Wer sich im Webdesign auskennt, der weiß auch, dass es hier neben der Optik auch auf die Benutzerfreundlichkeit mancher Seiten ankommt. Vor allem Websites, die nicht nur aus einer Seite bestehen, sondern einen komplexen Aufbau zeigen, müssen so konzipiert werden, dass sich auch ungeübte User hier jederzeit zu Recht finden. Dazu gehört es beispielsweise, den Warenkorb in einem Online Shop von jeder Katalogseite eines Shops aus zugänglich zu machen, sodass sich ein Kunde nicht von seinem Produkt weg bewegen muss, um nach der Bestellabwicklung zu suchen.

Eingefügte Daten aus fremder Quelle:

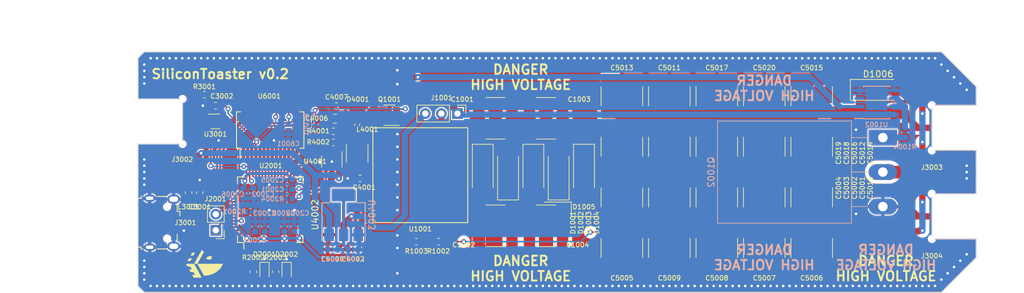
<source format=kicad_pcb>
(kicad_pcb
	(version 20241229)
	(generator "pcbnew")
	(generator_version "9.0")
	(general
		(thickness 1.6)
		(legacy_teardrops no)
	)
	(paper "A4")
	(title_block
		(title "Electromagnetic Fault Injector")
		(date "2019-10-29")
		(rev "0.1")
		(company "Ledger")
	)
	(layers
		(0 "F.Cu" signal)
		(2 "B.Cu" signal)
		(9 "F.Adhes" user "F.Adhesive")
		(11 "B.Adhes" user "B.Adhesive")
		(13 "F.Paste" user)
		(15 "B.Paste" user)
		(5 "F.SilkS" user "F.Silkscreen")
		(7 "B.SilkS" user "B.Silkscreen")
		(1 "F.Mask" user)
		(3 "B.Mask" user)
		(17 "Dwgs.User" user "User.Drawings")
		(19 "Cmts.User" user "User.Comments")
		(21 "Eco1.User" user "User.Eco1")
		(23 "Eco2.User" user "User.Eco2")
		(25 "Edge.Cuts" user)
		(27 "Margin" user)
		(31 "F.CrtYd" user "F.Courtyard")
		(29 "B.CrtYd" user "B.Courtyard")
		(35 "F.Fab" user)
		(33 "B.Fab" user)
	)
	(setup
		(stackup
			(layer "F.SilkS"
				(type "Top Silk Screen")
			)
			(layer "F.Paste"
				(type "Top Solder Paste")
			)
			(layer "F.Mask"
				(type "Top Solder Mask")
				(thickness 0.01)
			)
			(layer "F.Cu"
				(type "copper")
				(thickness 0.035)
			)
			(layer "dielectric 1"
				(type "core")
				(thickness 1.51)
				(material "FR4")
				(epsilon_r 4.5)
				(loss_tangent 0.02)
			)
			(layer "B.Cu"
				(type "copper")
				(thickness 0.035)
			)
			(layer "B.Mask"
				(type "Bottom Solder Mask")
				(thickness 0.01)
			)
			(layer "B.Paste"
				(type "Bottom Solder Paste")
			)
			(layer "B.SilkS"
				(type "Bottom Silk Screen")
			)
			(copper_finish "None")
			(dielectric_constraints no)
		)
		(pad_to_mask_clearance 0)
		(allow_soldermask_bridges_in_footprints no)
		(tenting front back)
		(pcbplotparams
			(layerselection 0x00000000_00000000_55555555_5755f5ff)
			(plot_on_all_layers_selection 0x00000000_00000000_00000000_00000000)
			(disableapertmacros no)
			(usegerberextensions no)
			(usegerberattributes no)
			(usegerberadvancedattributes no)
			(creategerberjobfile no)
			(dashed_line_dash_ratio 12.000000)
			(dashed_line_gap_ratio 3.000000)
			(svgprecision 6)
			(plotframeref no)
			(mode 1)
			(useauxorigin no)
			(hpglpennumber 1)
			(hpglpenspeed 20)
			(hpglpendiameter 15.000000)
			(pdf_front_fp_property_popups yes)
			(pdf_back_fp_property_popups yes)
			(pdf_metadata yes)
			(pdf_single_document no)
			(dxfpolygonmode yes)
			(dxfimperialunits yes)
			(dxfusepcbnewfont yes)
			(psnegative no)
			(psa4output no)
			(plot_black_and_white yes)
			(plotinvisibletext no)
			(sketchpadsonfab no)
			(plotpadnumbers no)
			(hidednponfab no)
			(sketchdnponfab yes)
			(crossoutdnponfab yes)
			(subtractmaskfromsilk no)
			(outputformat 1)
			(mirror no)
			(drillshape 0)
			(scaleselection 1)
			(outputdirectory "gerber")
		)
	)
	(net 0 "")
	(net 1 "GND")
	(net 2 "/mcu/20V_EN")
	(net 3 "Net-(C1001-Pad2)")
	(net 4 "/analog/ANTENNA_A")
	(net 5 "/analog/SHOOT")
	(net 6 "Net-(D1001-K)")
	(net 7 "Net-(D1002-K)")
	(net 8 "/analog/ANTENNA_B")
	(net 9 "+15V")
	(net 10 "Net-(D1003-K)")
	(net 11 "Net-(D1004-K)")
	(net 12 "Net-(U2001-VCAP_1)")
	(net 13 "Net-(U2001-VCAP_2)")
	(net 14 "+5V")
	(net 15 "+3V3A")
	(net 16 "+3V3")
	(net 17 "Net-(U6001-3V3OUT)")
	(net 18 "Net-(D2001-A)")
	(net 19 "Net-(D2002-A)")
	(net 20 "/ft232/RX")
	(net 21 "Net-(D4001-A)")
	(net 22 "Net-(J1001-Pin_2)")
	(net 23 "Net-(J2001-Pin_1)")
	(net 24 "unconnected-(J3001-ID-Pad4)")
	(net 25 "Net-(J3002-In)")
	(net 26 "Net-(Q1001-Pad1)")
	(net 27 "/mcu/TIM1_CH1")
	(net 28 "/ft232/USBD+")
	(net 29 "/ft232/USBD-")
	(net 30 "Net-(Q1002-G)")
	(net 31 "/mcu/ADC123_IN0")
	(net 32 "Net-(R1004-Pad2)")
	(net 33 "Net-(U2001-PC13)")
	(net 34 "Net-(U2001-PC14)")
	(net 35 "Net-(U4001-FB)")
	(net 36 "unconnected-(U1002-NC-Pad3)")
	(net 37 "unconnected-(U2001-PA4-Pad20)")
	(net 38 "unconnected-(U2001-PA5-Pad21)")
	(net 39 "unconnected-(U2001-PB4-Pad56)")
	(net 40 "unconnected-(U2001-PA3-Pad17)")
	(net 41 "unconnected-(U2001-PA1-Pad15)")
	(net 42 "unconnected-(U2001-PB9-Pad62)")
	(net 43 "/ft232/TX")
	(net 44 "unconnected-(U2001-PB15-Pad36)")
	(net 45 "unconnected-(U2001-PB8-Pad61)")
	(net 46 "unconnected-(U2001-PC1-Pad9)")
	(net 47 "unconnected-(U2001-PC2-Pad10)")
	(net 48 "unconnected-(U2001-PC15-Pad4)")
	(net 49 "unconnected-(U2001-PA7-Pad23)")
	(net 50 "unconnected-(U2001-PB13-Pad34)")
	(net 51 "unconnected-(U2001-PH0-Pad5)")
	(net 52 "unconnected-(U2001-PA15-Pad50)")
	(net 53 "unconnected-(U2001-PC11-Pad52)")
	(net 54 "unconnected-(U2001-PB3-Pad55)")
	(net 55 "unconnected-(U2001-PB14-Pad35)")
	(net 56 "unconnected-(U2001-PC4-Pad24)")
	(net 57 "unconnected-(U2001-PA2-Pad16)")
	(net 58 "unconnected-(U2001-PA11-Pad44)")
	(net 59 "unconnected-(U2001-PA6-Pad22)")
	(net 60 "unconnected-(U2001-PB1-Pad27)")
	(net 61 "unconnected-(U2001-PB12-Pad33)")
	(net 62 "unconnected-(U2001-PC7-Pad38)")
	(net 63 "unconnected-(U2001-PA14-Pad49)")
	(net 64 "unconnected-(U2001-PD2-Pad54)")
	(net 65 "unconnected-(U2001-PC6-Pad37)")
	(net 66 "unconnected-(U2001-PA12-Pad45)")
	(net 67 "unconnected-(U2001-PC5-Pad25)")
	(net 68 "unconnected-(U2001-PB6-Pad58)")
	(net 69 "unconnected-(U2001-PC0-Pad8)")
	(net 70 "unconnected-(U2001-PB0-Pad26)")
	(net 71 "unconnected-(U2001-PB5-Pad57)")
	(net 72 "unconnected-(U2001-PB7-Pad59)")
	(net 73 "unconnected-(U2001-PH1-Pad6)")
	(net 74 "unconnected-(U2001-PC8-Pad39)")
	(net 75 "unconnected-(U2001-PC12-Pad53)")
	(net 76 "unconnected-(U2001-PC9-Pad40)")
	(net 77 "unconnected-(U2001-PC10-Pad51)")
	(net 78 "unconnected-(U2001-PB10-Pad29)")
	(net 79 "unconnected-(U2001-PC3-Pad11)")
	(net 80 "unconnected-(U6001-CBUS3-Pad14)")
	(net 81 "unconnected-(U6001-~{RESET}-Pad19)")
	(net 82 "unconnected-(U6001-DCR-Pad9)")
	(net 83 "unconnected-(U6001-CTS-Pad11)")
	(net 84 "unconnected-(U6001-CBUS4-Pad12)")
	(net 85 "unconnected-(U6001-CBUS2-Pad13)")
	(net 86 "unconnected-(U6001-OSCO-Pad28)")
	(net 87 "unconnected-(U6001-OSCI-Pad27)")
	(net 88 "unconnected-(U6001-DCD-Pad10)")
	(net 89 "unconnected-(U6001-DTR-Pad2)")
	(net 90 "unconnected-(U6001-CBUS1-Pad22)")
	(net 91 "unconnected-(U6001-CBUS0-Pad23)")
	(net 92 "unconnected-(U6001-RI-Pad6)")
	(net 93 "/VBUS")
	(net 94 "unconnected-(U6001-RTS-Pad3)")
	(net 95 "/mcu/SW_SHOOT")
	(footprint "Resistor_SMD:R_0603_1608Metric" (layer "F.Cu") (at 53.5 34.75))
	(footprint "Capacitor_SMD:C_0603_1608Metric" (layer "F.Cu") (at 73.75 59.25 180))
	(footprint "Capacitor_SMD:C_0603_1608Metric" (layer "F.Cu") (at 77 59.25 180))
	(footprint "Capacitor_SMD:C_0603_1608Metric" (layer "F.Cu") (at 78.1 48 180))
	(footprint "mykicadlibs:SCS-200L" (layer "F.Cu") (at 87.63 47.49 180))
	(footprint "Resistor_SMD:R_0603_1608Metric" (layer "F.Cu") (at 73.889 42.315607))
	(footprint "Resistor_SMD:R_0603_1608Metric" (layer "F.Cu") (at 73.889 40.565607 180))
	(footprint "Capacitor_SMD:C_0603_1608Metric" (layer "F.Cu") (at 74.389 36.565607))
	(footprint "Capacitor_SMD:C_0805_2012Metric" (layer "F.Cu") (at 74.139 38.565607 180))
	(footprint "Inductor_SMD:L_1812_4532Metric" (layer "F.Cu") (at 77.639 44.065607 90))
	(footprint "Package_TO_SOT_SMD:SOT-23-5" (layer "F.Cu") (at 73.639 45.315607 -90))
	(footprint "Diode_SMD:D_Powermite_AK" (layer "F.Cu") (at 77.639 38.565607 -90))
	(footprint "Package_QFP:LQFP-64_10x10mm_P0.5mm" (layer "F.Cu") (at 63.9 52.95 90))
	(footprint "Package_SO:SSOP-28_5.3x10.2mm_P0.65mm" (layer "F.Cu") (at 63.9 40.35 90))
	(footprint "Package_TO_SOT_SMD:SOT-23-6" (layer "F.Cu") (at 82.75 38 180))
	(footprint "Connector_PinHeader_2.54mm:PinHeader_1x03_P2.54mm_Vertical" (layer "F.Cu") (at 93.5 37.75 -90))
	(footprint "Capacitor_SMD:C_0603_1608Metric" (layer "F.Cu") (at 52.75 50.25 -90))
	(footprint "Resistor_SMD:R_0603_1608Metric" (layer "F.Cu") (at 87 58 180))
	(footprint "Resistor_SMD:R_0603_1608Metric" (layer "F.Cu") (at 90.5 58 180))
	(footprint "Diode_SMD:D_SMA_Handsoldering" (layer "F.Cu") (at 113.5 47 -90))
	(footprint "Capacitor_SMD:C_2225_5664Metric_Pad1.80x6.60mm_HandSolder" (layer "F.Cu") (at 107.5 55.5 180))
	(footprint "Diode_SMD:D_SMA_Handsoldering" (layer "F.Cu") (at 101.5 47 90))
	(footprint "Capacitor_SMD:C_2225_5664Metric_Pad1.80x6.60mm_HandSolder" (layer "F.Cu") (at 107.5 38.5 180))
	(footprint "Capacitor_SMD:C_2225_5664Metric_Pad1.80x6.60mm_HandSolder" (layer "F.Cu") (at 99.5 55.5))
	(footprint "Diode_SMD:D_SMA_Handsoldering" (layer "F.Cu") (at 105.5 47 -90))
	(footprint "Diode_SMD:D_SMA_Handsoldering" (layer "F.Cu") (at 97.5 47 -90))
	(footprint "Diode_SMD:D_SMA_Handsoldering" (layer "F.Cu") (at 109.5 47 90))
	(footprint "Capacitor_SMD:C_2225_5664Metric_Pad1.80x6.60mm_HandSolder" (layer "F.Cu") (at 99.5 38.5 180))
	(footprint "Capacitor_SMD:C_2225_5664Metric_Pad1.80x6.60mm_HandSolder" (layer "F.Cu") (at 134.5 43 90))
	(footprint "Capacitor_SMD:C_2225_5664Metric_Pad1.80x6.60mm_HandSolder" (layer "F.Cu") (at 119.5 35 -90))
	(footprint "Capacitor_SMD:C_2225_5664Metric_Pad1.80x6.60mm_HandSolder"
		(layer "F.Cu")
		(uuid "00000000-0000-0000-0000-00005db81b65")
		(at 127 35 -90)
		(descr "Capacitor SMD 2225 (5664 Metric), square (rectangular) end terminal, IPC_7351 nominal with elongated pad for handsoldering. (Body size from: http://datasheets.avx.com/AVX-HV_MLCC.pdf), generated with kicad-footprint-generator")
		(tags "capacitor handsolder")
		(property "Reference" "C5011"
			(at -4.5 0 0)
			(layer "F.SilkS")
			(uuid "0454b0ed-4e94-46b1-9058-7210ddee62e4")
			(effects
				(font
					(size 0.75 0.75)
					(thickness 0.125)
				)
			)
		)
		(property "Value" "100n"
			(at 0 4.25 270)
			(layer "F.Fab")
			(uuid "794e55a0-75fe-436a-8b64-c2f248c65f18")
			(effects
				(font
					(size 1 1)
					(thickness 0.15)
				)
			)
		)
		(property "Datasheet" ""
			(at 0 0 270)
			(unlocked yes)
			(layer "F.Fab")
			(hide yes)
			(uuid "57a4aef2-9fef-44fd-9935-76f14ddacdb6")
			(effects
				(font
					(size 1.27 1.27)
					(thickness 0.15)
				)
			)
		)
		(property "Description" ""
			(at 0 0 270)
			(unlocked yes)
			(layer "F.Fab")
			(hide yes)
			(uuid "47791fb0-2361-4d17-9a62-419261c05fe7")
			(effects
				(font
					(size 1.27 1.27)
					(thickness 0.15)
				)
			)
		)
		(property "Manufacturer" "Kemet"
			(at 0 0 270)
			(unlocked yes)
			(layer "F.Fab")
			(hide yes)
			(uuid "00d215af-3e8c-4e47-89a3-c3a8ac201e6a")
			(effects
				(font
					(size 1 1)
					(thickness 0.15)
				)
			)
		)
		(property "ManufacturerRef" "C2225C104KFRACTU"
			(at 0 0 270)
			(unlocked yes)
			(layer "F.Fab")
			(hide yes)
			(uuid "c5adfa1b-879c-482d-b9bd-f2428021db0f")
			(effects
				(font
					(size 1 1)
					(thickness 0.15)
				)
			)
		)
		(property "Price" "2.48"
			(at 0 0 270)
			(unlocked yes)
			(layer "F.Fab")
			(hide yes)
			(uuid "5968fb17-cbd0-4894-95a3-0e64e6428a2f")
			(effects
				(font
					(size 1 1)
					(thickness 0.15)
				)
			)
		)
		(property "Vendor" "Farnell"
			(at 0 0 270)
			(unlocked yes)
			(layer "F.Fab")
			(hide yes)
		
... [781006 chars truncated]
</source>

Das Webdesign eines Shops kann also auch ausschlaggebend sein, für die Anzahl der angeschlossenen Verkäufe und somit für den Umsatz, den man mit einem Internetladen erzielen kann. Man hat die Möglichkeit, vorgefertigte Software Systeme für seinen Shop zu kaufen, in denen das Webdesign schon eingearbeitet ist. So kann man sicher gehen, auch wirklich das zu bieten, was der Kunde sehen will, wenn er im Shop einkauft.

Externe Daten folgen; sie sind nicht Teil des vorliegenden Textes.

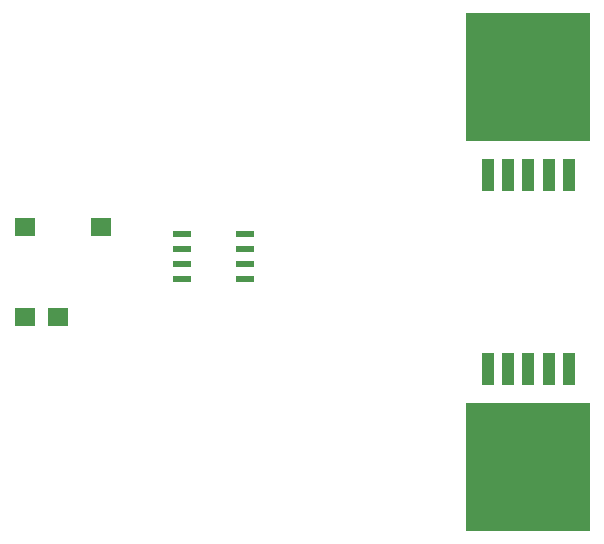
<source format=gbr>
G04 #@! TF.GenerationSoftware,KiCad,Pcbnew,(5.0.2)-1*
G04 #@! TF.CreationDate,2019-03-18T20:08:10-07:00*
G04 #@! TF.ProjectId,speaker,73706561-6b65-4722-9e6b-696361645f70,rev?*
G04 #@! TF.SameCoordinates,Original*
G04 #@! TF.FileFunction,Paste,Top*
G04 #@! TF.FilePolarity,Positive*
%FSLAX46Y46*%
G04 Gerber Fmt 4.6, Leading zero omitted, Abs format (unit mm)*
G04 Created by KiCad (PCBNEW (5.0.2)-1) date 3/18/2019 8:08:10 PM*
%MOMM*%
%LPD*%
G01*
G04 APERTURE LIST*
%ADD10R,1.800000X1.650000*%
%ADD11R,1.549400X0.609600*%
%ADD12R,10.464800X10.871200*%
%ADD13R,1.016000X2.692400*%
G04 APERTURE END LIST*
D10*
G04 #@! TO.C,J1*
X151690000Y-93965000D03*
X158140000Y-93965000D03*
X151690000Y-101615000D03*
X154440000Y-101615000D03*
G04 #@! TD*
D11*
G04 #@! TO.C,U1*
X170340000Y-98425000D03*
X170340000Y-97155000D03*
X170340000Y-95885000D03*
X170340000Y-94615000D03*
X164940000Y-94615000D03*
X164940000Y-95885000D03*
X164940000Y-97155000D03*
X164940000Y-98425000D03*
G04 #@! TD*
D12*
G04 #@! TO.C,U2*
X194310000Y-114300000D03*
D13*
X190906400Y-106019600D03*
X192608200Y-106019600D03*
X194310000Y-106019600D03*
X196011800Y-106019600D03*
X197713600Y-106019600D03*
G04 #@! TD*
G04 #@! TO.C,U3*
X190906400Y-89560400D03*
X192608200Y-89560400D03*
X194310000Y-89560400D03*
X196011800Y-89560400D03*
X197713600Y-89560400D03*
D12*
X194310000Y-81280000D03*
G04 #@! TD*
M02*

</source>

In jedem Fall muss man mit der Unwissenheit mancher Kunden rechnen und diese in das Webdesign einbinden. Die Tatsache, dass manche User ein logisches Menü brauchen, um sich im Shop weiterbewegen zu können, und somit auch einen Einkauf tätigen zu können, muss man unbedingt berücksichtigen, will man nichts riskieren. Verwirrende Buttons, mangelhaft erklärte Vorgehensweisen oder auch eine zu flippige Gestaltung einer Seite können dazu führen, dass User unsicher werden, und sich lieber eine andere, ihnen besser zusagende Seite suchen.
Ein Profi im Webdesign, ob nun als Berater oder als Gestalter der Website eingesetzt, schadet auf keinen Fall; die Kosten hierfür kann man als Investition in die Zukunft ansehen.